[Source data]
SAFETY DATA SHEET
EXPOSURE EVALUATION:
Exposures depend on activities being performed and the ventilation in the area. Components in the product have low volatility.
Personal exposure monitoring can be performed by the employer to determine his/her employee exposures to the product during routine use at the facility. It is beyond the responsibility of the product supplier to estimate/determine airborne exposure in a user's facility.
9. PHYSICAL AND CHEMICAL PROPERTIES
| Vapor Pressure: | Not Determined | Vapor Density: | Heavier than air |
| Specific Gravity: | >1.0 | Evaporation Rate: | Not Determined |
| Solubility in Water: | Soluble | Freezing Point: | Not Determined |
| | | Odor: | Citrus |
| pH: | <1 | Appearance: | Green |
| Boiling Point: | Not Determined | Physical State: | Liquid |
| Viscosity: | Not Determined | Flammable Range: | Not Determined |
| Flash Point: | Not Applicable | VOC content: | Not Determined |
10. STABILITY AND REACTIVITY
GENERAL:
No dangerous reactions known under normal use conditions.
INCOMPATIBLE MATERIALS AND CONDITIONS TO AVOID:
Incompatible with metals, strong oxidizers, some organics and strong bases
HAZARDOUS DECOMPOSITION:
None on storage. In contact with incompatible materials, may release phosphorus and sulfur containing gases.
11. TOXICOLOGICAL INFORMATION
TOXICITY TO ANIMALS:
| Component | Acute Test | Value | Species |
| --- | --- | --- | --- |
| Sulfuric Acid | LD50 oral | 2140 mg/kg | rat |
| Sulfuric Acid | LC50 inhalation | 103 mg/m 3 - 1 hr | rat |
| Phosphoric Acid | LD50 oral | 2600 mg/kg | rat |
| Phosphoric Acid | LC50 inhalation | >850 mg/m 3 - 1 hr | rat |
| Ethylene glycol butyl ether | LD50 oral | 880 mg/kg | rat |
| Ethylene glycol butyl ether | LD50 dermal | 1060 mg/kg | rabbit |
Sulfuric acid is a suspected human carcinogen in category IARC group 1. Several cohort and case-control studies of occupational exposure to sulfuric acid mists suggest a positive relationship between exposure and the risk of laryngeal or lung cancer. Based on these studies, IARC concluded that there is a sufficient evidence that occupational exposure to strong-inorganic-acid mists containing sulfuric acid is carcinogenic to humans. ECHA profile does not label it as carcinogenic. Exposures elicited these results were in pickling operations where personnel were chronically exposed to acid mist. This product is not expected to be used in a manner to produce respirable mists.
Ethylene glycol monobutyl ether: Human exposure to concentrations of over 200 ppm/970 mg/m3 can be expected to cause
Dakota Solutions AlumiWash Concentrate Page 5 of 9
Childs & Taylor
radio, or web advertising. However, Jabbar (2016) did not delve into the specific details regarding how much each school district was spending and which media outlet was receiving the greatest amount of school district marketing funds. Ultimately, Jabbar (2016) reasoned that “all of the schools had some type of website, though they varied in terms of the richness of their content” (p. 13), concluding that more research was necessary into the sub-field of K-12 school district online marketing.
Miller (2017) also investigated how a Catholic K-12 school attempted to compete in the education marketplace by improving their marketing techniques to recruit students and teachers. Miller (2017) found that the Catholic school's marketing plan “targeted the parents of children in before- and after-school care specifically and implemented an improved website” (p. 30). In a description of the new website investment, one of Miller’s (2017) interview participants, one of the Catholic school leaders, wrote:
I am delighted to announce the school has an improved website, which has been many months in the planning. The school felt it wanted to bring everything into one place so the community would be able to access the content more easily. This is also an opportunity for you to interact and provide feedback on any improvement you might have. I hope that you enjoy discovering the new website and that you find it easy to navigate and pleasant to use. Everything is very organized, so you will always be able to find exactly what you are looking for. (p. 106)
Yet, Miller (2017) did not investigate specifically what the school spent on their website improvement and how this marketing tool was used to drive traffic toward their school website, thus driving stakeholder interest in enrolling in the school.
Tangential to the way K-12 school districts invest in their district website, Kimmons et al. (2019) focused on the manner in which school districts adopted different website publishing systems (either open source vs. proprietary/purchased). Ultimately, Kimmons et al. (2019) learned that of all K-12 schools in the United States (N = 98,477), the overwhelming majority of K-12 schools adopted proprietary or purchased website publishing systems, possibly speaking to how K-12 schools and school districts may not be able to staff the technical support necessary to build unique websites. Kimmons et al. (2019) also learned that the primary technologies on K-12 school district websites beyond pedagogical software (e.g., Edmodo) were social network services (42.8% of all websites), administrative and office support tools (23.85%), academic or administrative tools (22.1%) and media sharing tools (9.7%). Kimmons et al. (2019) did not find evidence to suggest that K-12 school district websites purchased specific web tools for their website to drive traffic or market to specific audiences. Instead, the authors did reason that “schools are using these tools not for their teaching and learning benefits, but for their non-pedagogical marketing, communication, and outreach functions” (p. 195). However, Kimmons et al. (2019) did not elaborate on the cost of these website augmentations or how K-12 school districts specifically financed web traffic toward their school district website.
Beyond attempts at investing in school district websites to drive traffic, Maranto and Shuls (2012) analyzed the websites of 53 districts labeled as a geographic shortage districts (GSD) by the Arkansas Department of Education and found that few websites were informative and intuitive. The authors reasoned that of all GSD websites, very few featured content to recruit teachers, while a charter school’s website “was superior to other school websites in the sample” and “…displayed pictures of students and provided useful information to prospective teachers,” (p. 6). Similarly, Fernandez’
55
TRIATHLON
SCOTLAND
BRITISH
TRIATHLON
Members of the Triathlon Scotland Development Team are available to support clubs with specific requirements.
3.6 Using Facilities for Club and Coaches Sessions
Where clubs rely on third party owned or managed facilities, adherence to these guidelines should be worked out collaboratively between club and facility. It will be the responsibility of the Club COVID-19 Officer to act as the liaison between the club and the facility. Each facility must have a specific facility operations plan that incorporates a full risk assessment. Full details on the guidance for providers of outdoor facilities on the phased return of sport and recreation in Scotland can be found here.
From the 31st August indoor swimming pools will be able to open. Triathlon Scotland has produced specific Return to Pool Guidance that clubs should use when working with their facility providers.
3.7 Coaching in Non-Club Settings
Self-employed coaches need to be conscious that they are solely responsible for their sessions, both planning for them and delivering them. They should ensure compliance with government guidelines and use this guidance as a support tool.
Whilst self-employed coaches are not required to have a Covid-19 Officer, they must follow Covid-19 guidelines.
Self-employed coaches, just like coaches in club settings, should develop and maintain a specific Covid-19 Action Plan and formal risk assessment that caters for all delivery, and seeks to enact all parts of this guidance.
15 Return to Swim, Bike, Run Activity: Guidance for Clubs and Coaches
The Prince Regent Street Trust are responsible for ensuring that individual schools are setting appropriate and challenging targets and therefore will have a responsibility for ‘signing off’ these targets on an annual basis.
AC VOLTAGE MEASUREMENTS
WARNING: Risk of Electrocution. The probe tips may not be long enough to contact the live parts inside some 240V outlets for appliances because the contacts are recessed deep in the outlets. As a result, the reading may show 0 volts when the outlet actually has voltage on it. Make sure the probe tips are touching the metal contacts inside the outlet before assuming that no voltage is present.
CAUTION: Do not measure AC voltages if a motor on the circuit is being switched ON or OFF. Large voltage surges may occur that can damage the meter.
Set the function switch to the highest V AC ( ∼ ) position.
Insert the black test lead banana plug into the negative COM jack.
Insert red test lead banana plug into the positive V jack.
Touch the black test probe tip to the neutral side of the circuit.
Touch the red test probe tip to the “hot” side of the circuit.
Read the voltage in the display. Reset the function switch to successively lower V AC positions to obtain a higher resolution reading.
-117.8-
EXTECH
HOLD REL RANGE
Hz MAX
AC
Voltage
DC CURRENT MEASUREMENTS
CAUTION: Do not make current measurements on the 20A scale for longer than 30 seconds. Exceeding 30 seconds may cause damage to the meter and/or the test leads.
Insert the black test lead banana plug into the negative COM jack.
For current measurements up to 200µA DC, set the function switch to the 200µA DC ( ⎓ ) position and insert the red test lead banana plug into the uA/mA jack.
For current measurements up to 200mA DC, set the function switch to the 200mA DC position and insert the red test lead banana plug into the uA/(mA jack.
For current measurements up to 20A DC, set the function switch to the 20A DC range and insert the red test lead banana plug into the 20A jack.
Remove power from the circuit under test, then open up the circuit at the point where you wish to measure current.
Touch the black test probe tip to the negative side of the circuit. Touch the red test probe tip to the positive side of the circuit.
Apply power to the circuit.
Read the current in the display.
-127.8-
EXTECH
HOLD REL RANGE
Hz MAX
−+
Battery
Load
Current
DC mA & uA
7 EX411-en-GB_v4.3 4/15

--- WHAT NEEDS TO BE DONE ---
Pull every line containing "circuit" from the data.

--- SOLUTION TO THE PROBLEM ---
CAUTION: Do not measure AC voltages if a motor on the circuit is being switched ON or OFF. Large voltage surges may occur that can damage the meter.
Touch the black test probe tip to the neutral side of the circuit.
Touch the red test probe tip to the “hot” side of the circuit.
Remove power from the circuit under test, then open up the circuit at the point where you wish to measure current.
Touch the black test probe tip to the negative side of the circuit. Touch the red test probe tip to the positive side of the circuit.
Apply power to the circuit.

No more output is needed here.